-------- DOCUMENT SEGMENT --------

Glad to see some other opinions that are not a rebuff to my own. I may not agree with some of them but that's my right just as the person who made them has the right to make them.
 
jj: Wow, that's a lot of propeganda. Congratulations on your first post.

Let me just say a few things. You said, "If everything went the way anyone planned then the troops would have come home a long time ago." The key flaw there is that Bush never had any plan for getting our troops home in the first place. Kerry would have had a plan before committing our ground troops.

You said, "As a former party member i understand the fact that democrats don't really listen to what's said and only what appears on the surface." That's exactly what I think of people like ness and John D. which are voting based on loyalty to party lines. When you look at the facts you're realize that the consequences of this election going to Bush are far more important to think about than which ideology you support.

We are voting for a man, we are not voting for a political party.

Bush has gotten us into a giant mess in Iraq with his bull-headed approach to international politics. When you said "Bush has had his ear to the international ground for the past 4 years" the image of an ostrich comes to mind.
Bush has ignored advice from the professionals around him and compromised America by committing our troops to an Iraqi quagmire which prevents the U.S. from exerting overwhelming force anywhere else in the world. We would PROBABLY have captured Osama bin Laden if Bush had not been eager to use 9/11 as an excuse to nab Saddam.

I said it before, and I'll say it again. The international community will respect John Kerry as President because his election will have shown the world that American citizens do not support the Bush administration and the personal agenda that Bush has executed.

Even if you don't support liberal causes, I don't see how one could vote for Bush unless one didn't care about the future of the world.

Bush played right into the hands of Osama bin Laden by providing terrorists a place to attack Americans. Bush suspended the democratic values that make this country great when he, after 9/11, said "either you are with us, or with the terrorists." In doing so - and I realize I've said this before - he silenced all critisism of his administration by labelling it unpatriotic.

If you're a Republican, you agree with Bush that America's responsibility is to spread democratic values to the world. You should, then, vote against Bush, because that is the only way to restore democratic values in THIS country.

I'm done for now.
 
come on saddam ranks 2nd to hilter did saddam ithink someone needs a history lesson and stop watching the polictial spin ittook 4 milllion Americian to stop hitler it took 200000 men to stop saddam
 
jrubicante said:
Bush suspended the democratic values that make this country great when he, after 9/11, said "either you are with us, or with the terrorists."

-------- SUPPLIED INFORMATION --------

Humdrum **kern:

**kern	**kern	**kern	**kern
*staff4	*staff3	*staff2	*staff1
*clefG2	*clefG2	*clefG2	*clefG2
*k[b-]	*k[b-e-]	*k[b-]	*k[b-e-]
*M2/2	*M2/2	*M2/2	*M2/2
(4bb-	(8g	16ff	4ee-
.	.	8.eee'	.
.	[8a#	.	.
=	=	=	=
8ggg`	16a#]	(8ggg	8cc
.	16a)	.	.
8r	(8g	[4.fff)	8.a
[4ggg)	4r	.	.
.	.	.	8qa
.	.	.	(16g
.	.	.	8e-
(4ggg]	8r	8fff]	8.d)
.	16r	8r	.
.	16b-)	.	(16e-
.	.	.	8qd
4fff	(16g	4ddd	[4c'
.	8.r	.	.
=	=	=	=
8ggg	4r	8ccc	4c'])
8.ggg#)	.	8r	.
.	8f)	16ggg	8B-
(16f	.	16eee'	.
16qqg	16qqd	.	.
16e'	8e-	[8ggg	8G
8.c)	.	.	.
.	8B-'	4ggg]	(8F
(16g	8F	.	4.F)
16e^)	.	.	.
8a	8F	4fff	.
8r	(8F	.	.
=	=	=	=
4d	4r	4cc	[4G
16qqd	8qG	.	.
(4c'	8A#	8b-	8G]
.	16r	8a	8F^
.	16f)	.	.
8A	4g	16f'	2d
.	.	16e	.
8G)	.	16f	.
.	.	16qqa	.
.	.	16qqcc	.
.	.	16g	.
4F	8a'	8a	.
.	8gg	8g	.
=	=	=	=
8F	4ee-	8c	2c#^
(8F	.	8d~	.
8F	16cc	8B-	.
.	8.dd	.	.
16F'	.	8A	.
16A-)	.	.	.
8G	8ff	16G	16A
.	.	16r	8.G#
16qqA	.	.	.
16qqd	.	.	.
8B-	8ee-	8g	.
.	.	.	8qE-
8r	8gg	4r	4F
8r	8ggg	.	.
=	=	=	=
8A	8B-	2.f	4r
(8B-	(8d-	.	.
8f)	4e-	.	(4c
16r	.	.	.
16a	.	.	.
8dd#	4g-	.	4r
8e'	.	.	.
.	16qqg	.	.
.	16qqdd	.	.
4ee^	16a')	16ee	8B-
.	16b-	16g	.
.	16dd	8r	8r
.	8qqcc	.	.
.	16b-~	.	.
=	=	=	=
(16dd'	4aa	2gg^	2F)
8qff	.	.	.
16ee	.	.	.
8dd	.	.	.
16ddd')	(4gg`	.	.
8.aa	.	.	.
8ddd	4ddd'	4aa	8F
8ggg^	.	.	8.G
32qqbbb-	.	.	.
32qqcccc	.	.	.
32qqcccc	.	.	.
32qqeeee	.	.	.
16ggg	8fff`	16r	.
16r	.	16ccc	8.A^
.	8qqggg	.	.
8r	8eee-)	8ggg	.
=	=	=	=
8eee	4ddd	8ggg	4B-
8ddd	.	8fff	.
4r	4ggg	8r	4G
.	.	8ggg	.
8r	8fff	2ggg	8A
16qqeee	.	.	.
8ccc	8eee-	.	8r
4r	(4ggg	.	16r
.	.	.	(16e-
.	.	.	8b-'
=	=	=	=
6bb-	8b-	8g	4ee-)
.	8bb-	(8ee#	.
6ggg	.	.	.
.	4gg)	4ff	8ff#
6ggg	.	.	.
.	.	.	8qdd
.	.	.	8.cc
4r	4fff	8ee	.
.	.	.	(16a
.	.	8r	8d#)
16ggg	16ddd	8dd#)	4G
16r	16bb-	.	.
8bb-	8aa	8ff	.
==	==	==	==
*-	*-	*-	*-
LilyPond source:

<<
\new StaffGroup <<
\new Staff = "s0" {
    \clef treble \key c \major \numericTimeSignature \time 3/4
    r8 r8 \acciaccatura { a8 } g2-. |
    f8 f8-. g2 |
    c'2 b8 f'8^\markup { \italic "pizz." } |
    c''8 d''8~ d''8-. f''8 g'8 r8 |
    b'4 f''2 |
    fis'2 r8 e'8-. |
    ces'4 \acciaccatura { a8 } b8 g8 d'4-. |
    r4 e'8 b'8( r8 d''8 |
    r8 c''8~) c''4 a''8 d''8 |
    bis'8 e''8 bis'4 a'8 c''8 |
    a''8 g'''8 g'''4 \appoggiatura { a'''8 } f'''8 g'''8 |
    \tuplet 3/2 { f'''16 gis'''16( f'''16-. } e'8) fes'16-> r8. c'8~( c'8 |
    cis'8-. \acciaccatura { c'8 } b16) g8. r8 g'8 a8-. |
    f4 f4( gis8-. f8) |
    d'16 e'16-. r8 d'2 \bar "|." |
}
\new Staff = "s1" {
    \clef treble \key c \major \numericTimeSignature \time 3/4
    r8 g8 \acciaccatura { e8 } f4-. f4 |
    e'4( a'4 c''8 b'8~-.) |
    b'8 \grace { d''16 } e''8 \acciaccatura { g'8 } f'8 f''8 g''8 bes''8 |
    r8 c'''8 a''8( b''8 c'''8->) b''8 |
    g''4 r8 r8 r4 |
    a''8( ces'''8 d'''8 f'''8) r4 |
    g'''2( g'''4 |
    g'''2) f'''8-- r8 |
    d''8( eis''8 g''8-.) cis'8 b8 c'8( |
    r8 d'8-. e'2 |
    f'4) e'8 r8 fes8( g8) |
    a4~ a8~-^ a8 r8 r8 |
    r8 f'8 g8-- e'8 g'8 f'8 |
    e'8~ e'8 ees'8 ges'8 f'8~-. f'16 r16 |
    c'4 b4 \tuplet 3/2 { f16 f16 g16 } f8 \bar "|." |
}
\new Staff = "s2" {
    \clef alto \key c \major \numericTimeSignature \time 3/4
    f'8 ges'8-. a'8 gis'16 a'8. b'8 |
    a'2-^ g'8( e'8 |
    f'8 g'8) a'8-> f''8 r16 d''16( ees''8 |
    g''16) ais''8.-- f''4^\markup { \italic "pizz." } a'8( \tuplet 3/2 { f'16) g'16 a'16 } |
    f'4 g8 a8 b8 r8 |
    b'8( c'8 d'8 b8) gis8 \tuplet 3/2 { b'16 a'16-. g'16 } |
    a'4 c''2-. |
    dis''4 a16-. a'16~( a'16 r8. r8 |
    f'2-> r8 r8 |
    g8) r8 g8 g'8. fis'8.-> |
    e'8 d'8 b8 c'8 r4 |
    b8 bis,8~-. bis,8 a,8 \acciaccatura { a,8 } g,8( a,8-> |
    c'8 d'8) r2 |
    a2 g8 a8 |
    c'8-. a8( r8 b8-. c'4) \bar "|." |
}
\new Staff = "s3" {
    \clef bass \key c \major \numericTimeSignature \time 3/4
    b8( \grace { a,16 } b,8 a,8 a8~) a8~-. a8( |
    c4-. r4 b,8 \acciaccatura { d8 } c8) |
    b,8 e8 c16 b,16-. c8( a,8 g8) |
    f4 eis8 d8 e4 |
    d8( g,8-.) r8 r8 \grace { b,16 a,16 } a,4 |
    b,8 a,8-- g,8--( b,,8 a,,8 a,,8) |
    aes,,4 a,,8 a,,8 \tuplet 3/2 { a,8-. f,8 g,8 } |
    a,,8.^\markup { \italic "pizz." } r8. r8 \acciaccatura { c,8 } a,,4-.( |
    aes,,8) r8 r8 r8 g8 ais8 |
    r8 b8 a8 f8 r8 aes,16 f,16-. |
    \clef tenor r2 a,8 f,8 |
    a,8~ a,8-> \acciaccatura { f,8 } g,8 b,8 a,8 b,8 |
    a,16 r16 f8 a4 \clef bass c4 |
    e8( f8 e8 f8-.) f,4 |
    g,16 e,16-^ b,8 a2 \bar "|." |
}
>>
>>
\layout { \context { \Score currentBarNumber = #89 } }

--------

WRITTEN PROBLEM A: In the forum post about Bush and Kerry, what does the writer say Kerry would have had before committing American ground troops?
WRITTEN PROBLEM B: Duplicate the forum post about Bush and Kerry word for word, everything from "I said it before, and" down to "of the world.".

ANSWER A: A plan.

ANSWER B:
I said it before, and I'll say it again. The international community will respect John Kerry as President because his election will have shown the world that American citizens do not support the Bush administration and the personal agenda that Bush has executed.

Even if you don't support liberal causes, I don't see how one could vote for Bush unless one didn't care about the future of the world.